ESTRATTO FORNITO:
::::::::

Tali effetti sono giustificati dal fatto che Nigella sativa è nota per la sua
capacità di rendere le cellule epatiche più efficienti nel rimuovere LDL
dal sangue, aumentando le densità dei recettori LDL nel fegato. Tuttavia,
nonostante non se ne siano registrate variazioni nella concentrazione
sierica (probabilmente per le ridotte dimensioni dello studio), si pensa
che ci sia una potenziale connessione tra Nigella sativa e Nesfatina-1,
ormone anoressigeno espresso da diverse regioni dell'ipotalamo e tessuti
periferici e correlato negativamente all'obesità e all'insulino-resistenza.
38
Ulteriori studi potranno essere utili per confermare tale associazione,
rendendo Nigella sativa un potenziale strumento terapeutico nelle AITD.

::::::::

Voci di dati archiviate:
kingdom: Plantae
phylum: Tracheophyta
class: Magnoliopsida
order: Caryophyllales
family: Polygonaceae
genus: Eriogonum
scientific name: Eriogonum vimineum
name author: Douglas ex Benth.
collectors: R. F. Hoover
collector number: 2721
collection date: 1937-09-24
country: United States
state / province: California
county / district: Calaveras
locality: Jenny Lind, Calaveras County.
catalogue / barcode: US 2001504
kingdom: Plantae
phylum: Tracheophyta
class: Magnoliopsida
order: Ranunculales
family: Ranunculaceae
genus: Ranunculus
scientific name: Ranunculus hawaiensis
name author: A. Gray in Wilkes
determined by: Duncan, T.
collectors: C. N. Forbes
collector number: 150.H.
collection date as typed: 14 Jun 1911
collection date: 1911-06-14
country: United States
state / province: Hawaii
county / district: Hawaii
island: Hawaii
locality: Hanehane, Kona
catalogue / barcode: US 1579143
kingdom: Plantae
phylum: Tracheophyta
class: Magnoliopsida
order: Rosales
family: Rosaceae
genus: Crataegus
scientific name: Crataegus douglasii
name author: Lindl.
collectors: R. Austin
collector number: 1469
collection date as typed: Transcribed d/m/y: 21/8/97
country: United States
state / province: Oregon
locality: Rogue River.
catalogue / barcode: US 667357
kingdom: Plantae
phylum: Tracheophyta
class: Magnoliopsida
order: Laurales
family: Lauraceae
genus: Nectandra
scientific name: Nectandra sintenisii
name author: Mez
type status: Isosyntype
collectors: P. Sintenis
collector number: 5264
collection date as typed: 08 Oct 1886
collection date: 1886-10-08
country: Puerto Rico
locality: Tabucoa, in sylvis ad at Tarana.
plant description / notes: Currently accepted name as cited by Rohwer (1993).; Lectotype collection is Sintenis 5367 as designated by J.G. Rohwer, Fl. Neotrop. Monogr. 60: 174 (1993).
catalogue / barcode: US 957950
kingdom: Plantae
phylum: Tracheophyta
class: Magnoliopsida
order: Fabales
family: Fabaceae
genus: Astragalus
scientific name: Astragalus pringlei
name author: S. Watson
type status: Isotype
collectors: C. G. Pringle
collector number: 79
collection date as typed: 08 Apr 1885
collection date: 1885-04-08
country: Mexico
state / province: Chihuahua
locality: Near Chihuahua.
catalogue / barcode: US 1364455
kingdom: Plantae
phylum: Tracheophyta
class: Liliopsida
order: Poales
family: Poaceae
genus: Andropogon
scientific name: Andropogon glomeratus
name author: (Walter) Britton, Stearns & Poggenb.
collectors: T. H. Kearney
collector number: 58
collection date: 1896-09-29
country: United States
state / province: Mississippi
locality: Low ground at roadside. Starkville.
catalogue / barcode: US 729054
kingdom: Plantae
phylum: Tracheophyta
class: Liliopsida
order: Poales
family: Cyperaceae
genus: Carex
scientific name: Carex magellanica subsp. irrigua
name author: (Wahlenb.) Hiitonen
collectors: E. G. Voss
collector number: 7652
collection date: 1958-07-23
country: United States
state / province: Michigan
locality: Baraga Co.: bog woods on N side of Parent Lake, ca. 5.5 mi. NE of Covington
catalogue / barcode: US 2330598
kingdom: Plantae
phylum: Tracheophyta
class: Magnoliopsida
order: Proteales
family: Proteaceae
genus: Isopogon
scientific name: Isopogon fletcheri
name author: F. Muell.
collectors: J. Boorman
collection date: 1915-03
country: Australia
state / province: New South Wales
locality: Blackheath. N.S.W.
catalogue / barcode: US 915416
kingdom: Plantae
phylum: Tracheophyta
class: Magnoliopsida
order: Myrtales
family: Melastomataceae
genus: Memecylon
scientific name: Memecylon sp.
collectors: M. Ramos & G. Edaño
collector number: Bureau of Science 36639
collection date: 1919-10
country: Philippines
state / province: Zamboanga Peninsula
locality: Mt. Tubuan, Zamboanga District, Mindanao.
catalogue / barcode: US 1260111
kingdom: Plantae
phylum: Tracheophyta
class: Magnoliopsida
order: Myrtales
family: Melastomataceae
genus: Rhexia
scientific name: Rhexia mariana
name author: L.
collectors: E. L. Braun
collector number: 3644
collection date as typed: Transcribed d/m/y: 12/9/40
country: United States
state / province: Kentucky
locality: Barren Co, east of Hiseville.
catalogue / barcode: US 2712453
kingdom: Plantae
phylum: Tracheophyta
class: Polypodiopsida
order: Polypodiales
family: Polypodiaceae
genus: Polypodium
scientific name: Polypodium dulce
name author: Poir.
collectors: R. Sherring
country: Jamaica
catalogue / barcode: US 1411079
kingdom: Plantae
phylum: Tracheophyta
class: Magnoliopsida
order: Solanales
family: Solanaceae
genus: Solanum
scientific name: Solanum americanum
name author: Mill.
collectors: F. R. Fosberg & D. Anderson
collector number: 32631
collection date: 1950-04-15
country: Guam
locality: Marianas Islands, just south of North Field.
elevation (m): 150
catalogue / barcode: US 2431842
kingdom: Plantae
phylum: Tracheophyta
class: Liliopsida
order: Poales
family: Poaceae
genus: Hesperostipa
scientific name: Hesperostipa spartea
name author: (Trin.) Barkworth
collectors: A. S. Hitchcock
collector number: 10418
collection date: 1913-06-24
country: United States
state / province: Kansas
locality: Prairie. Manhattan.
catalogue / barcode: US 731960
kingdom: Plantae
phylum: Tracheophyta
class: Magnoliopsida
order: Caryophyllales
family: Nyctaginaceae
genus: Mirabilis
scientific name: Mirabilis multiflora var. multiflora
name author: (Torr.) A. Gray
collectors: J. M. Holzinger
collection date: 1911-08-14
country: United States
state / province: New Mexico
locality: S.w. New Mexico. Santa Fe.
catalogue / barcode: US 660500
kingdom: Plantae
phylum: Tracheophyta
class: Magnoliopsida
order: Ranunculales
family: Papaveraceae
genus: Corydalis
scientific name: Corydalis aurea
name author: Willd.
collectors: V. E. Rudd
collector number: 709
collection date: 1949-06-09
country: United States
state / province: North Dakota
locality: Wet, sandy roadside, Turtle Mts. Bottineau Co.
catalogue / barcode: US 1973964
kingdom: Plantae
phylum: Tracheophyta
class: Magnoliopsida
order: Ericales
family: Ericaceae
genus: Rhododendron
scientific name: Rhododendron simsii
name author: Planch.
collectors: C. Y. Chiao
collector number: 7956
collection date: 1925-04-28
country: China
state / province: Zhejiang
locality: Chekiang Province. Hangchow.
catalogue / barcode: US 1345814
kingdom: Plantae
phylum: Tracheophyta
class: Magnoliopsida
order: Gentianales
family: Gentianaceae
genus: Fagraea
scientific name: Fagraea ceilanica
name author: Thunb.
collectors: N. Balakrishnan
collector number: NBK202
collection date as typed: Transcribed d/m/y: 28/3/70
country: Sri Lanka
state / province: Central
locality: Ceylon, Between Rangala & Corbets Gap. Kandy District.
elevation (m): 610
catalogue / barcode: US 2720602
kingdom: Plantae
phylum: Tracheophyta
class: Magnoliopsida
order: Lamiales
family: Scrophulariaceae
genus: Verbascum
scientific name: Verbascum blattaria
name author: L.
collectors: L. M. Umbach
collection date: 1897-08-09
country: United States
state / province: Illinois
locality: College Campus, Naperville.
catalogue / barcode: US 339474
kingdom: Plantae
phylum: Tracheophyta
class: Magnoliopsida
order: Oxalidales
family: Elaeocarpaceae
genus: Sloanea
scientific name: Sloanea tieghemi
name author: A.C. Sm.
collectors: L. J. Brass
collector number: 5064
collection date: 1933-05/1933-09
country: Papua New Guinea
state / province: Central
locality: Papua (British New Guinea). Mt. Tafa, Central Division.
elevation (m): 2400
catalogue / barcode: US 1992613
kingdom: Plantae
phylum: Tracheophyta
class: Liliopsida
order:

::::::::

ESERCIZI DA SVOLGERE:
• 1. Nel brano sulla Nigella sativa, in che modo la pianta rende le cellule epatiche più efficienti nel rimuovere LDL dal sangue?
• 2. Modifica il brano sulla Nigella sativa nel tratto che inizia con "Tali effetti sono" e termina con "all'obesità e all'insulino-resistenza.", sostituendo "sangue" con "plasma".

SOLUZIONI:
• 1. Aumentando la densità dei recettori LDL nel fegato.

• 2.
Tali effetti sono giustificati dal fatto che Nigella sativa è nota per la sua
capacità di rendere le cellule epatiche più efficienti nel rimuovere LDL
dal plasma, aumentando le densità dei recettori LDL nel fegato. Tuttavia,
nonostante non se ne siano registrate variazioni nella concentrazione
sierica (probabilmente per le ridotte dimensioni dello studio), si pensa
che ci sia una potenziale connessione tra Nigella sativa e Nesfatina-1,
ormone anoressigeno espresso da diverse regioni dell'ipotalamo e tessuti
periferici e correlato negativamente all'obesità e all'insulino-resistenza.